TEXT:
Friday, 23 July 2010

Tea and jam!

Primmy Chorley: Teatime in the Garden of Love

Primmy Chorley: The Garden of Love

Primmy Chorley is a very private artist from North Wales. There aren't many people whose lives are kept private in the Age of the Internet.  I particularly love the application of her work to functional objects.  These tea cosies are from a series:

".....Chorley will describe the subject of the 'Paradise Gardens' tea cosies as 'family memories' and affectionate goodbyes to those who were close but are gone - in 'Flowers for Tinker' to one of her much loved dogs, in 'The Garden of Love - for Lin' to her best friend.  Chorley's life has clearly been difficult and tragic at times, but it has also contained much happiness.  The naivity of the slightly whimsical houses and gardens depicted on the tea cosies, and their ubiquitous guardian angels, somehow express this sense of comfort and reassurance - things will be 'alright'.  In this way, these deeply personal expressions of joy and grief have a universal resonance.  They are about nothing less than human relationships, life and death."

I've been enjoying the ritual of tea, made in my favourite stripey tea pot.  This week I've been up to my eyeballs in fruit from the allotment and making jar after jar of jam.  It's always a well received gift and seems to be entrenched in everyones' lives with a ritualistic element, not found in a mass produced jar.  It finds it's way onto the table for a Sunday tea, or served with warm croissants on a Saturday morning.  It captures summer ready to be freed in the depths of winter.

With tea and jam on my mind I thought I would join the Folksy Friday revolution and feature the best related products from Folksy.

GIVEN ENTRIES:

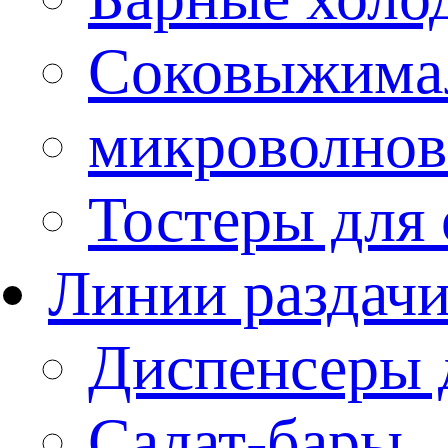
Соковыжима
микроволнов
Тостеры для
Линии раздач
Диспенсеры 
Салат-бары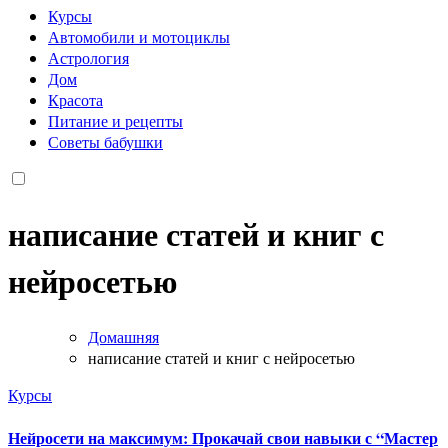
Курсы
Автомобили и мотоциклы
Астрология
Дом
Красота
Питание и рецепты
Советы бабушки
написание статей и книг с
нейросетью
Домашняя
написание статей и книг с нейросетью
Курсы
Нейросети на максимум: Прокачай свои навыки с “Мастер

YOUR TASK:
According to the tea and jam post, where is the artist Primmy Chorley from? Please answer in one sentence. The records have no connection to the tea and jam post.

WRITTEN RESPONSE:
Primmy Chorley is from North Wales.